What is expected = What you return must match the entries exactly, except that the pictures are gone.

Supplied information =
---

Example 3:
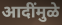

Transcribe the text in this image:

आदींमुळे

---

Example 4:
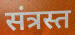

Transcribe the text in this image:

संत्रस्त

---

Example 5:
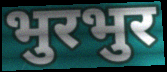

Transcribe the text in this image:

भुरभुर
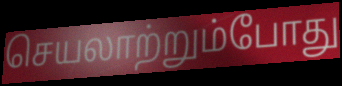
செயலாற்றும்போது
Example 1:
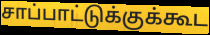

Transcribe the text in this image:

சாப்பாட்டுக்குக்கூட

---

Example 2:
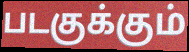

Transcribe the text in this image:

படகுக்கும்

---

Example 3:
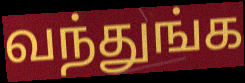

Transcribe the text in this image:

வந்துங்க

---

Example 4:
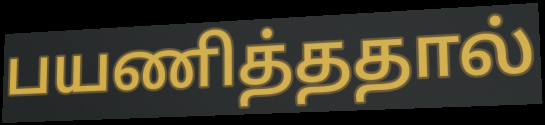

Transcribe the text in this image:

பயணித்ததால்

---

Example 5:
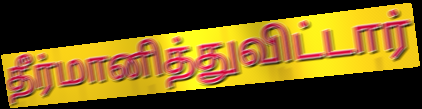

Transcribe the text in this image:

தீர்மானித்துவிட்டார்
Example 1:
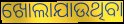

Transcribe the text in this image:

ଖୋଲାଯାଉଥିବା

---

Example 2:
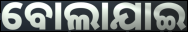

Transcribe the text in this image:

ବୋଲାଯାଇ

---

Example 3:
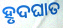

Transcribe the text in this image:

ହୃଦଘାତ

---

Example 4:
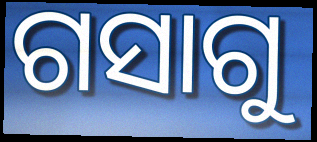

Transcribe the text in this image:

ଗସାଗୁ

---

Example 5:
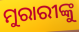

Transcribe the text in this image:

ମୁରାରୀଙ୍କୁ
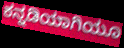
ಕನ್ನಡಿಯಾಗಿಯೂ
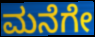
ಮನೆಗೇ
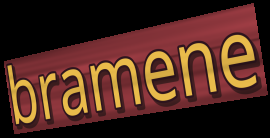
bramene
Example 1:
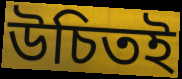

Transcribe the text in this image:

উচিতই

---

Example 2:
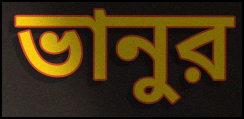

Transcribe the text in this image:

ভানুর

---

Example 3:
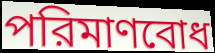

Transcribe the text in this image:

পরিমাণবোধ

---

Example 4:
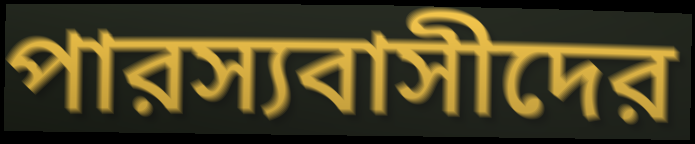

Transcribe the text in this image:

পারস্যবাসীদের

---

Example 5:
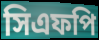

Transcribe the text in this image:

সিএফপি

Completed exercise =
---

Example 3:

Transcribe the text in this image:

आदींमुळे

---

Example 4:

Transcribe the text in this image:

संत्रस्त

---

Example 5:

Transcribe the text in this image:

भुरभुर
செயலாற்றும்போது
Example 1:

Transcribe the text in this image:

சாப்பாட்டுக்குக்கூட

---

Example 2:

Transcribe the text in this image:

படகுக்கும்

---

Example 3:

Transcribe the text in this image:

வந்துங்க

---

Example 4:

Transcribe the text in this image:

பயணித்ததால்

---

Example 5:

Transcribe the text in this image:

தீர்மானித்துவிட்டார்
Example 1:

Transcribe the text in this image:

ଖୋଲାଯାଉଥିବା

---

Example 2:

Transcribe the text in this image:

ବୋଲାଯାଇ

---

Example 3:

Transcribe the text in this image:

ହୃଦଘାତ

---

Example 4:

Transcribe the text in this image:

ଗସାଗୁ

---

Example 5:

Transcribe the text in this image:

ମୁରାରୀଙ୍କୁ
ಕನ್ನಡಿಯಾಗಿಯೂ
ಮನೆಗೇ
bramene
Example 1:

Transcribe the text in this image:

উচিতই

---

Example 2:

Transcribe the text in this image:

ভানুর

---

Example 3:

Transcribe the text in this image:

পরিমাণবোধ

---

Example 4:

Transcribe the text in this image:

পারস্যবাসীদের

---

Example 5:

Transcribe the text in this image:

সিএফপি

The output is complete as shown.